Em Os Amantes, contando com Brahms como fundo musical, Louis Malle narra o florescer de uma paixão à primeira vista, tão arrebatadora que transforma o insensato em natural.
Jeanne (Jeanne Moreau) não se sente feliz nem com seu marido Henri, dono de um jornal em Dijon, nem com seu amante Raoul em Paris, para onde viaja constantemente para ver sua amiga Maggy. Justamente quando Maggy e Raoul são convidados por Henri para passarem a noite em Dijon, Jeanne enfrenta problemas com seu carro no trajeto para casa. Então, sozinha, pega uma carona com Bernard. A atração entre os dois, iniciada na viagem, explode durante a madrugada em Dijon.
Louis Malle quebra a provável antipatia do espectador pela personagem central, cujo comportamento seria moralmente questionável. Para isso, emprega a narração por uma voz feminina, induzindo assim a assunção do ponto de vista de uma mulher sobre o assunto. Desta forma, libera a compreensão dos atos de Jeanne. Afinal, a protagonista busca a paixão profunda, não os rasos sentimentos que obtém dos dois homens com quem se relaciona atualmente.

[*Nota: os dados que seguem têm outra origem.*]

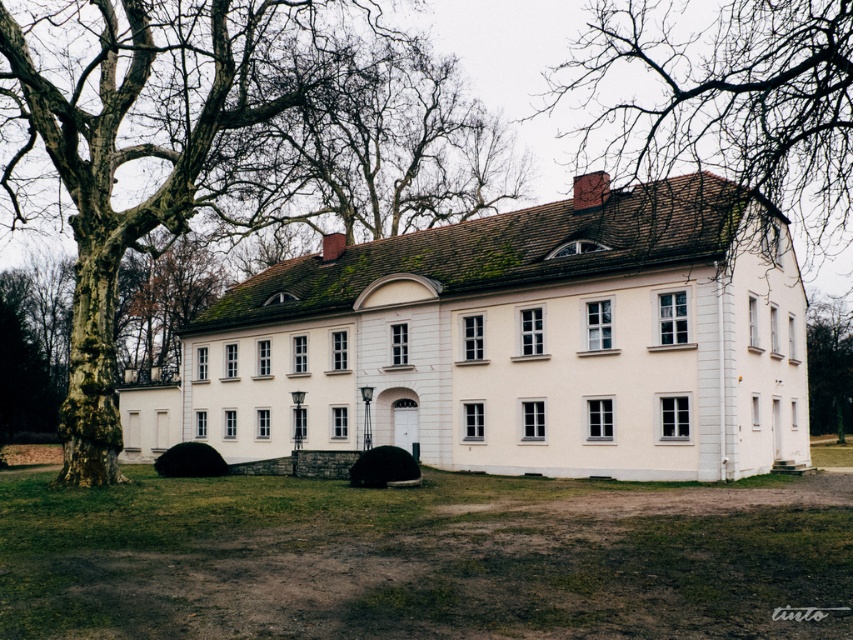
Question: Which point appears farthest from the camera in this image?

Choices:
 (A) (154, 177)
 (B) (793, 64)

Answer: (A)

Question: Is smooth bark tree at left positioned behind green leafy tree at right?

Choices:
 (A) no
 (B) yes

Answer: (A)

Question: Which of the following is the closest to the observer?

Choices:
 (A) smooth bark tree at left
 (B) bare branches at upper center

Answer: (B)

Question: Does smooth bark tree at left have a greater width compared to bare branches at upper center?

Choices:
 (A) no
 (B) yes

Answer: (B)

Question: Based on their relative distances, which object is nearer to the green leafy tree at right?

Choices:
 (A) bare branches at upper center
 (B) smooth bark tree at left

Answer: (A)

Question: Does smooth bark tree at left appear on the left side of bare branches at upper center?

Choices:
 (A) yes
 (B) no

Answer: (A)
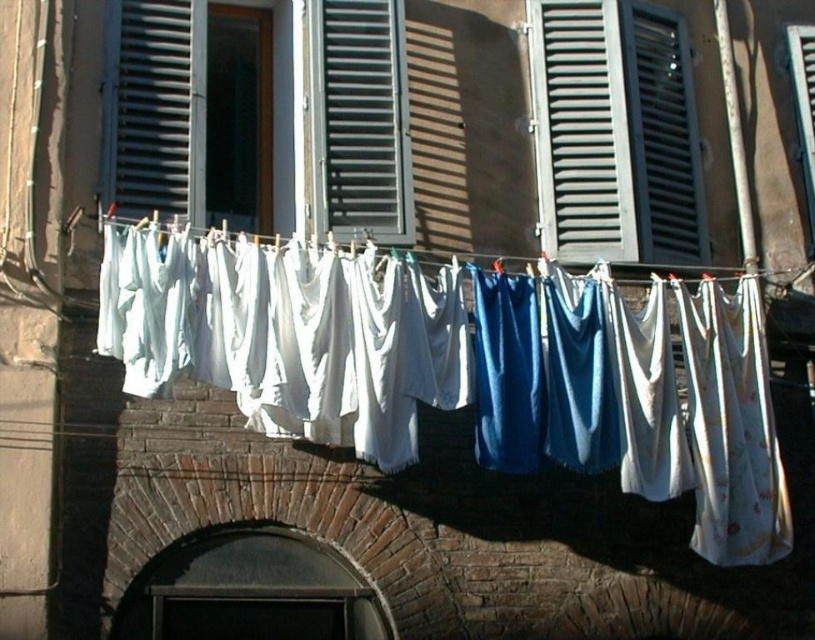
Question: Is the position of white cotton sheets at center less distant than that of matte gray shutters at upper right?

Choices:
 (A) yes
 (B) no

Answer: (A)

Question: Does matte gray shutter at upper left have a lesser width compared to matte gray window at upper right?

Choices:
 (A) yes
 (B) no

Answer: (B)

Question: Which of these objects is positioned farthest from the white fabric at center?

Choices:
 (A) metallic gray shutters at center
 (B) matte gray shutters at upper right
 (C) matte gray window at upper right
 (D) white cotton sheets at center

Answer: (C)

Question: Considering the relative positions of matte gray shutters at upper right and white fabric at center in the image provided, where is matte gray shutters at upper right located with respect to white fabric at center?

Choices:
 (A) left
 (B) right

Answer: (B)

Question: Which object appears closest to the camera in this image?

Choices:
 (A) white cotton sheets at center
 (B) matte gray window at upper right
 (C) matte gray shutter at upper left

Answer: (A)

Question: Which point is closer to the camera?

Choices:
 (A) matte gray window at upper right
 (B) metallic gray shutters at center

Answer: (B)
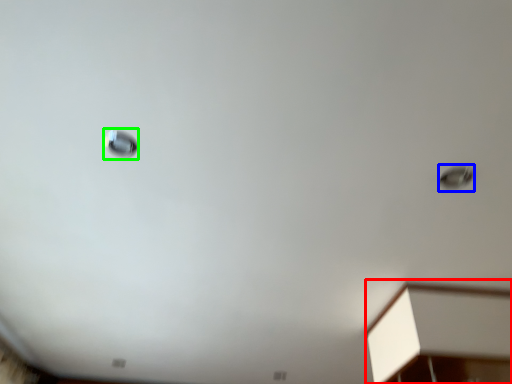
Question: Which is nearer to the furniture (highlighted by a red box)? droplight (highlighted by a blue box) or droplight (highlighted by a green box).

Choices:
 (A) droplight
 (B) droplight

Answer: (A)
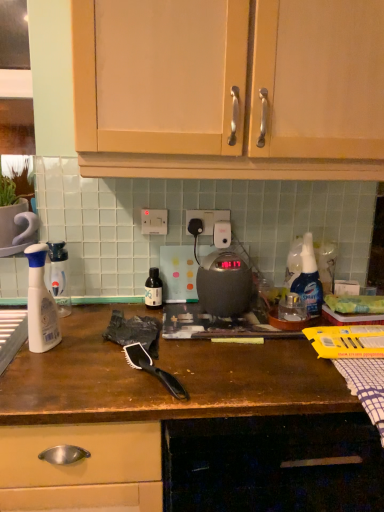
Question: Does white plastic electric outlet at center, the first electric outlet when ordered from right to left, lie behind brown matte countertop at center, which appears as the second cabinetry when viewed from the top?

Choices:
 (A) yes
 (B) no

Answer: (A)

Question: Can you confirm if white plastic electric outlet at center, the first electric outlet when ordered from right to left, is wider than brown matte countertop at center, the 1th cabinetry ordered from the bottom?

Choices:
 (A) no
 (B) yes

Answer: (A)

Question: Is white plastic electric outlet at center, arranged as the 2th electric outlet when viewed from the left, facing away from brown matte countertop at center, which appears as the second cabinetry when viewed from the top?

Choices:
 (A) yes
 (B) no

Answer: (B)

Question: Can you confirm if white plastic electric outlet at center, the first electric outlet when ordered from right to left, is bigger than brown matte countertop at center, the 1th cabinetry ordered from the bottom?

Choices:
 (A) no
 (B) yes

Answer: (A)

Question: Is white plastic electric outlet at center, arranged as the 2th electric outlet when viewed from the left, at the left side of brown matte countertop at center, which appears as the second cabinetry when viewed from the top?

Choices:
 (A) yes
 (B) no

Answer: (B)

Question: Based on their positions, is brown matte countertop at center, the 1th cabinetry ordered from the bottom, located to the left or right of translucent plastic spray bottle at left?

Choices:
 (A) right
 (B) left

Answer: (A)

Question: Is brown matte countertop at center, the 1th cabinetry ordered from the bottom, wider or thinner than translucent plastic spray bottle at left?

Choices:
 (A) wide
 (B) thin

Answer: (A)

Question: Looking at the image, does brown matte countertop at center, which appears as the second cabinetry when viewed from the top, seem bigger or smaller compared to translucent plastic spray bottle at left?

Choices:
 (A) small
 (B) big

Answer: (B)

Question: From a real-world perspective, is brown matte countertop at center, the 1th cabinetry ordered from the bottom, above or below translucent plastic spray bottle at left?

Choices:
 (A) below
 (B) above

Answer: (A)

Question: In the image, is matte black bottle at center, which ranks as the 1th bottle in right-to-left order, positioned in front of or behind white plastic electric outlet at center, the first electric outlet when ordered from right to left?

Choices:
 (A) behind
 (B) front

Answer: (B)

Question: Is matte black bottle at center, which ranks as the 1th bottle in right-to-left order, inside or outside of white plastic electric outlet at center, the first electric outlet when ordered from right to left?

Choices:
 (A) inside
 (B) outside

Answer: (B)

Question: Looking at their shapes, would you say matte black bottle at center, which ranks as the 1th bottle in right-to-left order, is wider or thinner than white plastic electric outlet at center, the first electric outlet when ordered from right to left?

Choices:
 (A) thin
 (B) wide

Answer: (B)

Question: In terms of size, does matte black bottle at center, which is counted as the 2th bottle, starting from the left, appear bigger or smaller than white plastic electric outlet at center, arranged as the 2th electric outlet when viewed from the left?

Choices:
 (A) big
 (B) small

Answer: (A)

Question: Is white plastic electric outlet at center, the 2th electric outlet viewed from the right, taller or shorter than matte black kettle at center?

Choices:
 (A) tall
 (B) short

Answer: (B)

Question: From a real-world perspective, relative to matte black kettle at center, is white plastic electric outlet at center, the 2th electric outlet viewed from the right, vertically above or below?

Choices:
 (A) below
 (B) above

Answer: (B)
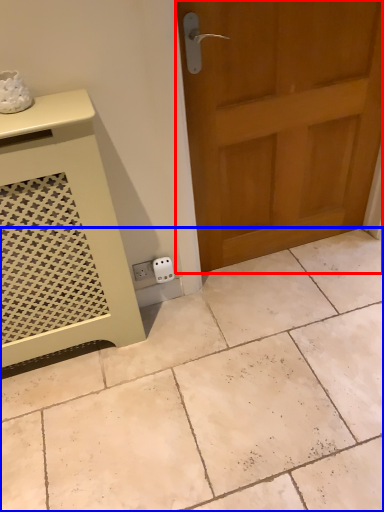
Question: Which of the following is the closest to the observer, door (highlighted by a red box) or ceramic tile (highlighted by a blue box)?

Choices:
 (A) door
 (B) ceramic tile

Answer: (B)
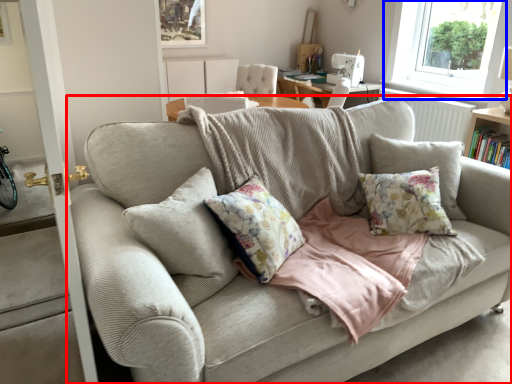
Question: Which point is closer to the camera, studio couch (highlighted by a red box) or window (highlighted by a blue box)?

Choices:
 (A) studio couch
 (B) window

Answer: (A)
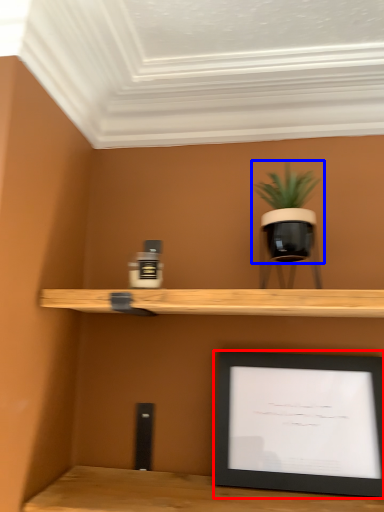
Question: Among these objects, which one is nearest to the camera, picture frame (highlighted by a red box) or houseplant (highlighted by a blue box)?

Choices:
 (A) picture frame
 (B) houseplant

Answer: (B)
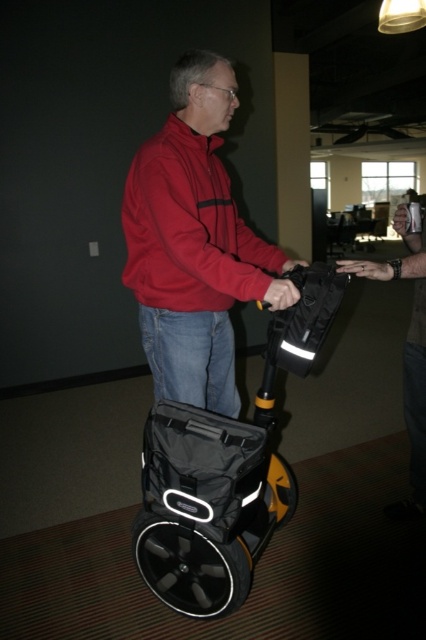
Question: Is black matte scooter at center below denim jacket at center?

Choices:
 (A) yes
 (B) no

Answer: (A)

Question: From the image, what is the correct spatial relationship of matte red jacket at center in relation to black matte scooter at center?

Choices:
 (A) right
 (B) left

Answer: (B)

Question: Which of the following is the farthest from the observer?

Choices:
 (A) denim jacket at center
 (B) matte red jacket at center

Answer: (A)

Question: Which object is closer to the camera taking this photo?

Choices:
 (A) black matte scooter at center
 (B) denim jacket at center
 (C) matte red jacket at center

Answer: (C)

Question: Which is farther from the denim jacket at center?

Choices:
 (A) matte red jacket at center
 (B) black matte scooter at center

Answer: (B)

Question: Does black matte scooter at center appear under denim jacket at center?

Choices:
 (A) no
 (B) yes

Answer: (B)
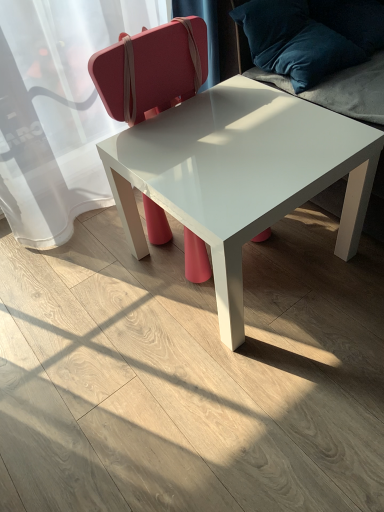
Where is `free region on the left part of white glossy table at center`? free region on the left part of white glossy table at center is located at coordinates (93, 302).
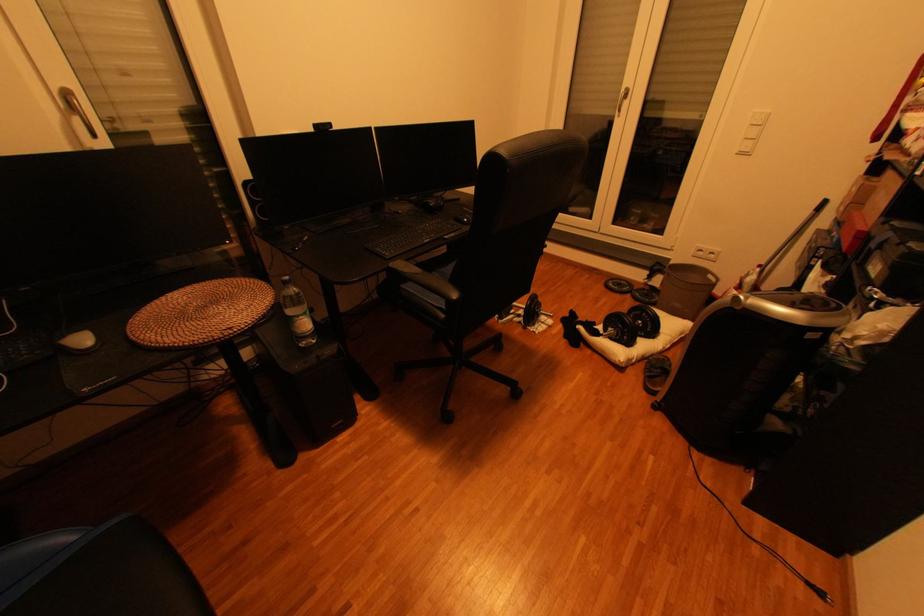
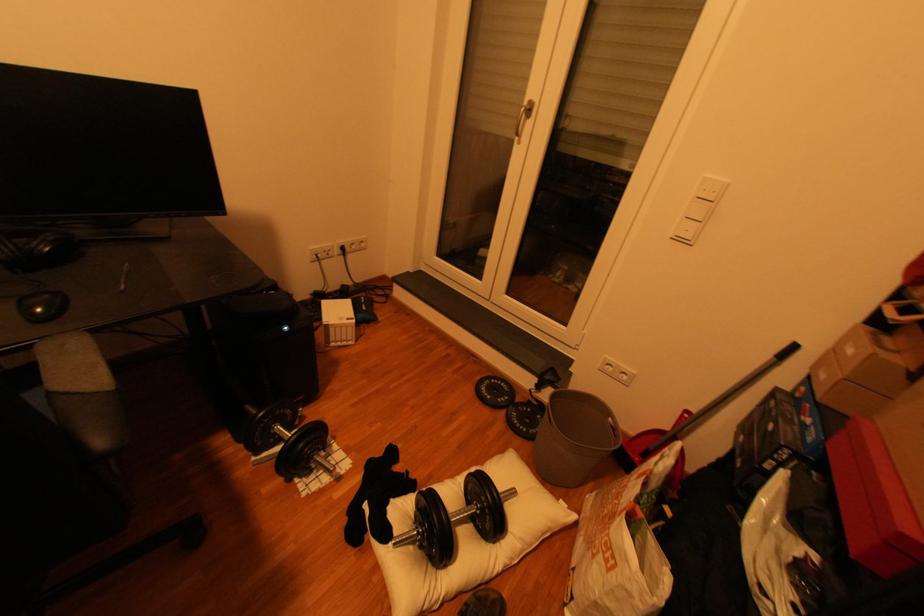
Locate, in the second image, the point that corresponds to (623,285) in the first image.

(497, 389)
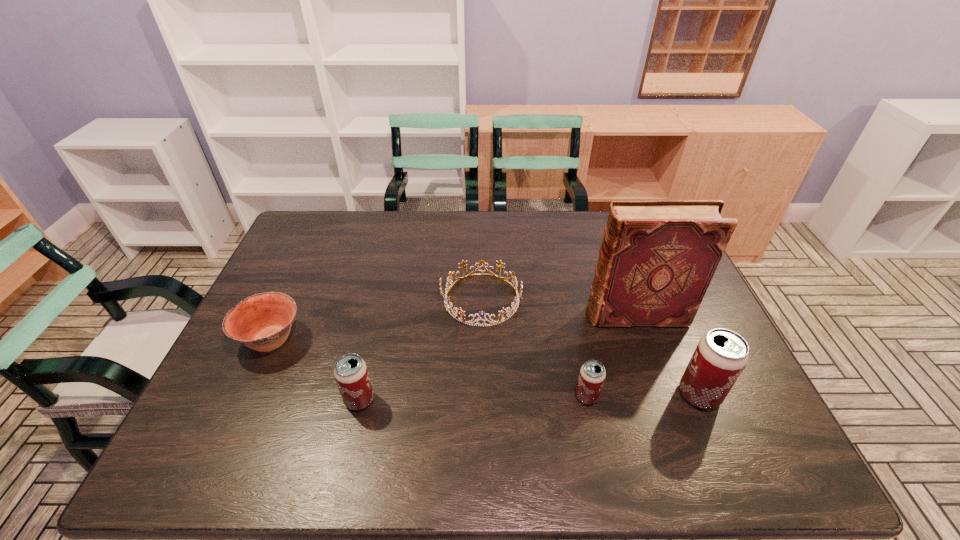
This screenshot has width=960, height=540. In order to click on location for an additional beer_can to make spacing equal in this screenshot , I will do `click(473, 398)`.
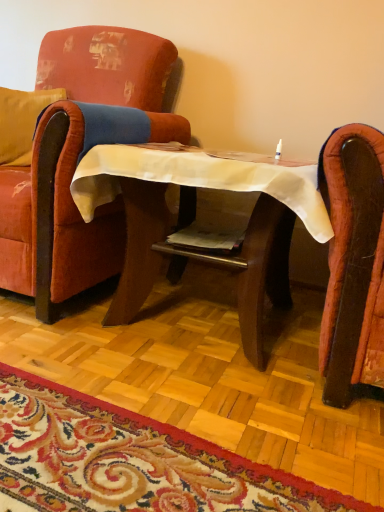
Question: From the image's perspective, is carpet with floral pattern at lower center above or below velvet red armchair at left?

Choices:
 (A) below
 (B) above

Answer: (A)

Question: Based on their positions, is carpet with floral pattern at lower center located to the left or right of velvet red armchair at left?

Choices:
 (A) left
 (B) right

Answer: (B)

Question: Considering the real-world distances, which object is closest to the velvet yellow pillow at left?

Choices:
 (A) velvet red armchair at left
 (B) carpet with floral pattern at lower center
 (C) wooden table at center

Answer: (A)

Question: Which of these objects is positioned closest to the velvet red armchair at left?

Choices:
 (A) carpet with floral pattern at lower center
 (B) velvet yellow pillow at left
 (C) wooden table at center

Answer: (C)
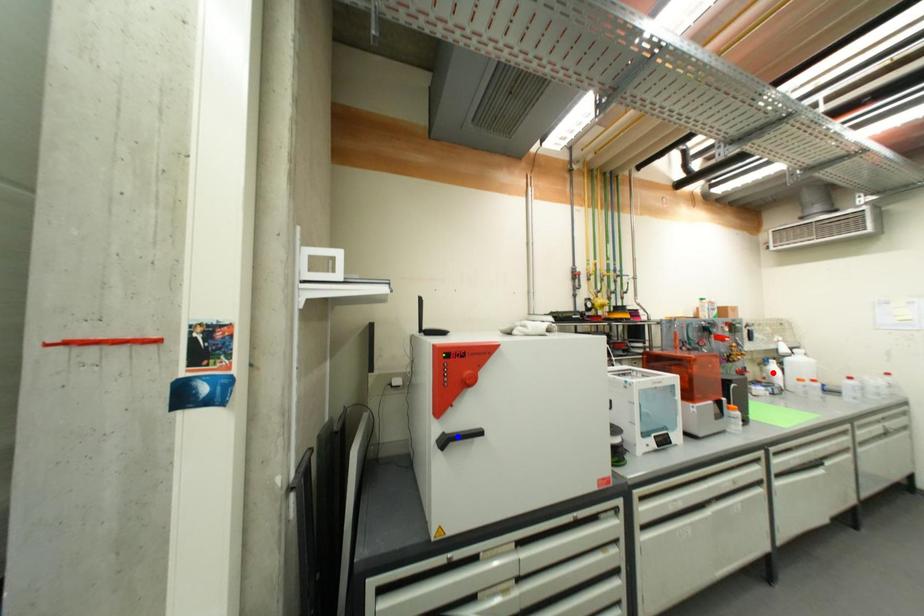
Question: Two points are marked on the image. Which point is closer to the camera?

Choices:
 (A) Blue point is closer.
 (B) Red point is closer.

Answer: (A)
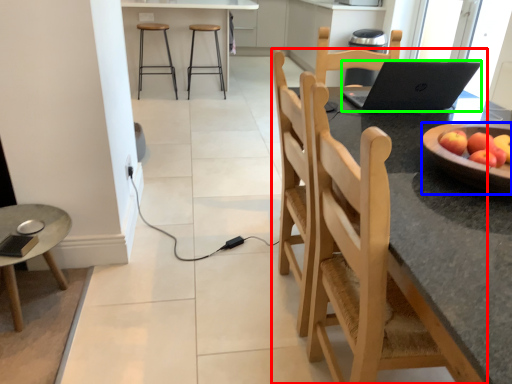
Question: Which object is the closest to the chair (highlighted by a red box)? Choose among these: bowl (highlighted by a blue box) or laptop (highlighted by a green box).

Choices:
 (A) bowl
 (B) laptop

Answer: (A)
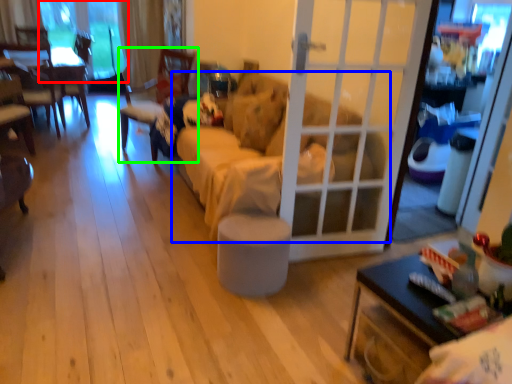
Question: Considering the real-world distances, which object is closest to window screen (highlighted by a red box)? studio couch (highlighted by a blue box) or chair (highlighted by a green box).

Choices:
 (A) studio couch
 (B) chair

Answer: (B)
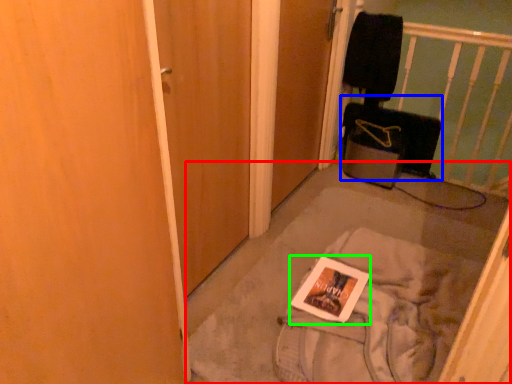
Question: Considering the real-world distances, which object is farthest from concrete (highlighted by a red box)? luggage (highlighted by a blue box) or magazine (highlighted by a green box)?

Choices:
 (A) luggage
 (B) magazine

Answer: (A)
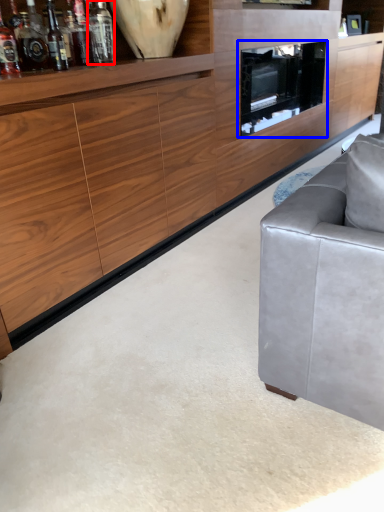
Question: Which object appears closest to the camera in this image, bottle (highlighted by a red box) or tv cabinet (highlighted by a blue box)?

Choices:
 (A) bottle
 (B) tv cabinet

Answer: (A)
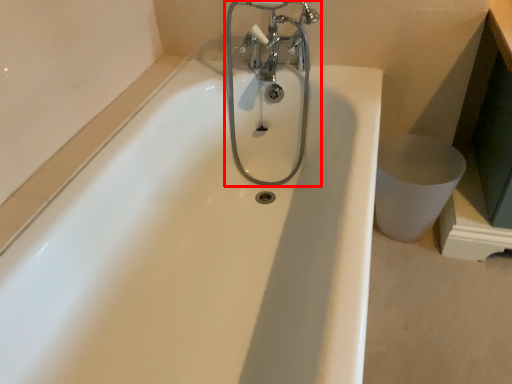
Question: Observing the image, what is the correct spatial positioning of tap (annotated by the red box) in reference to toilet bowl?

Choices:
 (A) right
 (B) left

Answer: (B)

Quando fortuitamente conhece Bernard, ao lhe pedir socorro na estrada, já se encontra predisposta a se entregar a esse arrebatamento.
Insensatez
Quando os dois apaixonados se esbarram na madrugada, no exterior da casa de Jeanne, a entrega ao furor se dá aos poucos. Por fim, alcança um nível de insensatez que a sequência dos dois passeando pelo bosque reflete perfeitamente. Não estão ali a fazer sexo, apesar de que a única cena em que vemos Jeanne beijando alguém se encontra nessa sequência.
E os dois se deleitam com a companhia um do outro, admirando a beleza mútua – de fato, Jeanne Moreau nunca esteve tão bela na tela e Jean-Marc Bory é o mais bonito dos homens do filme – e a sensação de embriaguez da paixão recém-nascida. É uma sequência que a razão não compreende, quando o encanto fecha o espaço e o tempo como se nada mais existisse. Os dois se amam nesse momento, muito mais do que o ato sexual que consumam somente quando retornam para casa. Na verdade, isso contraria o juízo, pois é mais arriscado se entregarem fisicamente no quarto, perto de Henry e Raoul, do que na mata, onde poderiam ter feito sexo.
Em seu livro “Os Filmes de Minha Vida”, o crítico e cineasta François Truffaut escreveu sobre Os Amantes:
“Louis Malle fez o filme que todos trazem no coração e sonham em concretizar: a minuciosa história de um amor à primeira vista, o ardente ‘contado de duas epidermes’ que só surgirá muito mais tarde como ‘a troca de duas fantasias’”.
Porém, Louis Malle não entrega a estória como um conto de fadas. Quando os dois amantes param em uma cafeteria enquanto fogem de Dijon, Jeanne olha para seu reflexo no espelho e começa a se questionar se o que faz está certo. Afinal, não estamos num filme hollywoodiano, e sim a um passo da nouvelle vague.
Ficha técnica:
Os Amantes (Les Amants, 1958) França. 88 min. Dir: Louis Malle. Rot: Louise de Vilmorin. Elenco: Jeanne Moreau, Alain Cury, Jean-Marc Bory, Judith Magre, José Luis de Villalonga, Gaston Modot, Michèle Girardon, Lucienne Hamon, Georgette Lobre, Claude Mansard, Alain Cuny.